# EXTRACTED DATA

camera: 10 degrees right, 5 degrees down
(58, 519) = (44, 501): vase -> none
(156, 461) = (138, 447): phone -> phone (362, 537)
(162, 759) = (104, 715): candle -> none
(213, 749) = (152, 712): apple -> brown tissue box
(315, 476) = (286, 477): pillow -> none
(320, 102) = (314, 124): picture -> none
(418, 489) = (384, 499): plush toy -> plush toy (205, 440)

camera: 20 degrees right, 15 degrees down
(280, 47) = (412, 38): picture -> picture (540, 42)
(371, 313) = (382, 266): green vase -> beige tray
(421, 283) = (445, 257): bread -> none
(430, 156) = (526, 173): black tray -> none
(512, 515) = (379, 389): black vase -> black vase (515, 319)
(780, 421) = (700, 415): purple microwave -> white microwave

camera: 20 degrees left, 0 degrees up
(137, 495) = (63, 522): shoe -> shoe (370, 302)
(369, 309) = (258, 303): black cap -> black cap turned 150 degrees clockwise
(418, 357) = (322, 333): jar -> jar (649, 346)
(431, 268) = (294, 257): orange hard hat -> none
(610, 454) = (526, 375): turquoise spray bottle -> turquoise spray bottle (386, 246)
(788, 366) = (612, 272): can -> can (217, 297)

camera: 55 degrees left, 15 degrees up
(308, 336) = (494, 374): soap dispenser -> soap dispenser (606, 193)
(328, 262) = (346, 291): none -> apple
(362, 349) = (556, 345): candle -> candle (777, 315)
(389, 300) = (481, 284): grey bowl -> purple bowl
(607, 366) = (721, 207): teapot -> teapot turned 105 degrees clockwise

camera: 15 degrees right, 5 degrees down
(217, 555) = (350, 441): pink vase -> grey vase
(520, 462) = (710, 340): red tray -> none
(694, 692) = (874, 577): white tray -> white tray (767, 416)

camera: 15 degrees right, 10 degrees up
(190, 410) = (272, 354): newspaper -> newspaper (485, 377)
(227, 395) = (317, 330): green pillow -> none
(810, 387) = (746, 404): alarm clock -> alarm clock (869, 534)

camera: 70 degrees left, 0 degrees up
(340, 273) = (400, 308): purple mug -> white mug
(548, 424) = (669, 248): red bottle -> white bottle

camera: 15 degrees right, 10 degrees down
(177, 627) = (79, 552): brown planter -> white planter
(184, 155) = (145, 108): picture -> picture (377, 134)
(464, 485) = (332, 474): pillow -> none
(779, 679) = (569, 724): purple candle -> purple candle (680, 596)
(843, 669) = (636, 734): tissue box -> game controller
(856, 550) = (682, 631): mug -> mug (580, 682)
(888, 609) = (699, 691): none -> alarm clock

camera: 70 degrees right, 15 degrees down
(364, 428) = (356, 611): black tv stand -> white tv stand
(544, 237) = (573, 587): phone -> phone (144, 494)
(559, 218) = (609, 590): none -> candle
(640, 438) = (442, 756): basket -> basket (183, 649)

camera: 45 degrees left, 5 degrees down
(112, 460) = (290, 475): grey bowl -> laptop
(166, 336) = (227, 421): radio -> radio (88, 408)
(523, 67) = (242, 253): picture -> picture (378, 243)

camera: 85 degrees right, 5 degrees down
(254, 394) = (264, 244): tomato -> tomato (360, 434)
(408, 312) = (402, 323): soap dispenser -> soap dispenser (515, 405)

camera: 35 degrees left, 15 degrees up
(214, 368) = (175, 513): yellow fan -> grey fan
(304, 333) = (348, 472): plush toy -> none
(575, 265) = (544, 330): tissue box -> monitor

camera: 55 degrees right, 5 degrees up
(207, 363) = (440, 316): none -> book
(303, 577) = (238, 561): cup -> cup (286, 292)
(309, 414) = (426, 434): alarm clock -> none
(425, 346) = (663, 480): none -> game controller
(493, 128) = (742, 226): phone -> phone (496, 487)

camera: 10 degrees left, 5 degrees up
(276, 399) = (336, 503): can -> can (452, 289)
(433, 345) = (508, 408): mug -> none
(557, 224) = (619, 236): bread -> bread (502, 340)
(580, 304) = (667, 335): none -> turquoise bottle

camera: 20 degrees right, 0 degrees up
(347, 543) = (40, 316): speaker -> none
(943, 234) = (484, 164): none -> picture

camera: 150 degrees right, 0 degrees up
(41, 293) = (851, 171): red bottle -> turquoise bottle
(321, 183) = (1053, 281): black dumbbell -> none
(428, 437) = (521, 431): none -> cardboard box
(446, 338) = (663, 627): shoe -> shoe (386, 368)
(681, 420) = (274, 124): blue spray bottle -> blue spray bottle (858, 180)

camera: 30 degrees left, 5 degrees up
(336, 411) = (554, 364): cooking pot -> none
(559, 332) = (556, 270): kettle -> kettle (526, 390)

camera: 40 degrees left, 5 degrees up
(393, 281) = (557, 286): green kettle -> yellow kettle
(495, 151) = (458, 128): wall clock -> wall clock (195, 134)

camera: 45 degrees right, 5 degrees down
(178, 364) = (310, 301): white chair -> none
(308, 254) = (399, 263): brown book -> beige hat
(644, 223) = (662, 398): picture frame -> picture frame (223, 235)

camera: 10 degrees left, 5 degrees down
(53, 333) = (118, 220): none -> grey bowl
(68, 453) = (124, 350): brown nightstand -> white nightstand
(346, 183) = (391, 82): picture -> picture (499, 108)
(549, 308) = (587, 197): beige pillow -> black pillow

# EXERCISE DESCRIPTION
Transcribe the material above in full, keeping every word.

# OUTPUT FOR THIS TASK
camera: 10 degrees right, 5 degrees down
(58, 519) = (44, 501): vase -> none
(156, 461) = (138, 447): phone -> phone (362, 537)
(162, 759) = (104, 715): candle -> none
(213, 749) = (152, 712): apple -> brown tissue box
(315, 476) = (286, 477): pillow -> none
(320, 102) = (314, 124): picture -> none
(418, 489) = (384, 499): plush toy -> plush toy (205, 440)

camera: 20 degrees right, 15 degrees down
(280, 47) = (412, 38): picture -> picture (540, 42)
(371, 313) = (382, 266): green vase -> beige tray
(421, 283) = (445, 257): bread -> none
(430, 156) = (526, 173): black tray -> none
(512, 515) = (379, 389): black vase -> black vase (515, 319)
(780, 421) = (700, 415): purple microwave -> white microwave

camera: 20 degrees left, 0 degrees up
(137, 495) = (63, 522): shoe -> shoe (370, 302)
(369, 309) = (258, 303): black cap -> black cap turned 150 degrees clockwise
(418, 357) = (322, 333): jar -> jar (649, 346)
(431, 268) = (294, 257): orange hard hat -> none
(610, 454) = (526, 375): turquoise spray bottle -> turquoise spray bottle (386, 246)
(788, 366) = (612, 272): can -> can (217, 297)

camera: 55 degrees left, 15 degrees up
(308, 336) = (494, 374): soap dispenser -> soap dispenser (606, 193)
(328, 262) = (346, 291): none -> apple
(362, 349) = (556, 345): candle -> candle (777, 315)
(389, 300) = (481, 284): grey bowl -> purple bowl
(607, 366) = (721, 207): teapot -> teapot turned 105 degrees clockwise

camera: 15 degrees right, 5 degrees down
(217, 555) = (350, 441): pink vase -> grey vase
(520, 462) = (710, 340): red tray -> none
(694, 692) = (874, 577): white tray -> white tray (767, 416)

camera: 15 degrees right, 10 degrees up
(190, 410) = (272, 354): newspaper -> newspaper (485, 377)
(227, 395) = (317, 330): green pillow -> none
(810, 387) = (746, 404): alarm clock -> alarm clock (869, 534)

camera: 70 degrees left, 0 degrees up
(340, 273) = (400, 308): purple mug -> white mug
(548, 424) = (669, 248): red bottle -> white bottle

camera: 15 degrees right, 10 degrees down
(177, 627) = (79, 552): brown planter -> white planter
(184, 155) = (145, 108): picture -> picture (377, 134)
(464, 485) = (332, 474): pillow -> none
(779, 679) = (569, 724): purple candle -> purple candle (680, 596)
(843, 669) = (636, 734): tissue box -> game controller
(856, 550) = (682, 631): mug -> mug (580, 682)
(888, 609) = (699, 691): none -> alarm clock

camera: 70 degrees right, 15 degrees down
(364, 428) = (356, 611): black tv stand -> white tv stand
(544, 237) = (573, 587): phone -> phone (144, 494)
(559, 218) = (609, 590): none -> candle
(640, 438) = (442, 756): basket -> basket (183, 649)

camera: 45 degrees left, 5 degrees down
(112, 460) = (290, 475): grey bowl -> laptop
(166, 336) = (227, 421): radio -> radio (88, 408)
(523, 67) = (242, 253): picture -> picture (378, 243)

camera: 85 degrees right, 5 degrees down
(254, 394) = (264, 244): tomato -> tomato (360, 434)
(408, 312) = (402, 323): soap dispenser -> soap dispenser (515, 405)

camera: 35 degrees left, 15 degrees up
(214, 368) = (175, 513): yellow fan -> grey fan
(304, 333) = (348, 472): plush toy -> none
(575, 265) = (544, 330): tissue box -> monitor

camera: 55 degrees right, 5 degrees up
(207, 363) = (440, 316): none -> book
(303, 577) = (238, 561): cup -> cup (286, 292)
(309, 414) = (426, 434): alarm clock -> none
(425, 346) = (663, 480): none -> game controller
(493, 128) = (742, 226): phone -> phone (496, 487)

camera: 10 degrees left, 5 degrees up
(276, 399) = (336, 503): can -> can (452, 289)
(433, 345) = (508, 408): mug -> none
(557, 224) = (619, 236): bread -> bread (502, 340)
(580, 304) = (667, 335): none -> turquoise bottle

camera: 20 degrees right, 0 degrees up
(347, 543) = (40, 316): speaker -> none
(943, 234) = (484, 164): none -> picture

camera: 150 degrees right, 0 degrees up
(41, 293) = (851, 171): red bottle -> turquoise bottle
(321, 183) = (1053, 281): black dumbbell -> none
(428, 437) = (521, 431): none -> cardboard box
(446, 338) = (663, 627): shoe -> shoe (386, 368)
(681, 420) = (274, 124): blue spray bottle -> blue spray bottle (858, 180)

camera: 30 degrees left, 5 degrees up
(336, 411) = (554, 364): cooking pot -> none
(559, 332) = (556, 270): kettle -> kettle (526, 390)

camera: 40 degrees left, 5 degrees up
(393, 281) = (557, 286): green kettle -> yellow kettle
(495, 151) = (458, 128): wall clock -> wall clock (195, 134)

camera: 45 degrees right, 5 degrees down
(178, 364) = (310, 301): white chair -> none
(308, 254) = (399, 263): brown book -> beige hat
(644, 223) = (662, 398): picture frame -> picture frame (223, 235)

camera: 10 degrees left, 5 degrees down
(53, 333) = (118, 220): none -> grey bowl
(68, 453) = (124, 350): brown nightstand -> white nightstand
(346, 183) = (391, 82): picture -> picture (499, 108)
(549, 308) = (587, 197): beige pillow -> black pillow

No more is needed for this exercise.